Reading passage>
------

There have been some great posts written by Christian leaders reminding us of the dangers of sin, the need for accountability and so forth. I appreciate them all and think they're valuable, I'm just not there yet. I'm raw and I'm wrecked. And so are a lot of people I talk to about this.
I first showed up at Calvary Chapel Fort Lauderdale in 1993 with a snotty attitude, a dislike/distrust for churches, and a heroin addiction; I was the full package. I came at the repeated pleas of my mother, fully convinced I'd hate it. To my surprise, I actually enjoyed it. Bob Coy was winsome, wise, and funny. I liked him, even if I didn't agree with what he was saying. And the "wild life" that he once lived (that is currently dominating the news cycle about him) actually was appealing rather than repulsive to me. It immediately made him relatable and gave me a strange sense of hope.
Fast forwarding the story, here are just some of the key moments of my life that happened at Calvary Chapel Fort Lauderdale under the leadership of Bob Coy:
- I redicated my life to Jesus
- My drug habit was eradicated
- I met my best friends
- I attended/graduated from Calvary Chapel's Bible College extention campus
- I met my wife and married her
- I began working there in fulltime ministry
- I officiated the wedding of my Mom and her husband
- I was inspired to eventually plant the church I now lead
You get the picture. Bob's failure wasn't just a "that's a shame" moment for me. My heart is aching and my head is spinning because my world has been rocked. If you were part of CCFL then you understand, but if not think of it like this.
You can move out from your parent's house, but there is a sense of safety and security in knowing that at any time you can go back and experience the warm familiarity of the home you grew up in. But if you found out Mom or Dad were getting a divorce everything is suddenly thrown into a tailspin. Nothing will ever be the same as it once was during your formative years. That's how I feel.
To be more precise, I've realized I'm mourning. Calvary Chapel Fort Lauderdale isn't dead and I believe it will survive and go on to thrive, but the reality is things can never be the same. And I am mourning the loss of the familiar family environment as well as the loss of my greatest spiritual role model.
Why is this revelation of mourning helpful to me and possibly you? Because it helps provide insight, direction and hope even as my heart aches and my head keeps spinning.
Consider the 5 stages of grief:
1. Denial -My first reaction when I heard the new about Bob on Saturday night? I went to see Captain American with my wife. Carnal? Maybe. Honestly, I didn't want to process it and I didn't know how to start. Many are in denial about what happened. That's why people are making comments saying, "Come back, Pastor Bob!" It hasn't fully sunken in for many.
2. Anger -This hasnt been my core reaction yet, but I've talked to several people that are furious. While I'm not in anger now, I understand it. And you're not wrong if you feel that way.

------

Raw data>
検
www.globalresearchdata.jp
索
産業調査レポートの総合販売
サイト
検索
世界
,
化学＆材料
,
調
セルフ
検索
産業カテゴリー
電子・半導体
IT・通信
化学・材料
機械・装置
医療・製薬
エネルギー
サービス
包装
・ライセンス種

------

Required work>
1. According to the post about Bob Coy, in what year did the writer first show up at Calvary Chapel Fort Lauderdale?
2. Return word for word the part of the post about Bob Coy that runs from "Why is this" down to "in for many.".

Task-by-task solutions>
1. 1993

2.
Why is this revelation of mourning helpful to me and possibly you? Because it helps provide insight, direction and hope even as my heart aches and my head keeps spinning.
Consider the 5 stages of grief:
1. Denial -My first reaction when I heard the new about Bob on Saturday night? I went to see Captain American with my wife. Carnal? Maybe. Honestly, I didn't want to process it and I didn't know how to start. Many are in denial about what happened. That's why people are making comments saying, "Come back, Pastor Bob!" It hasn't fully sunken in for many.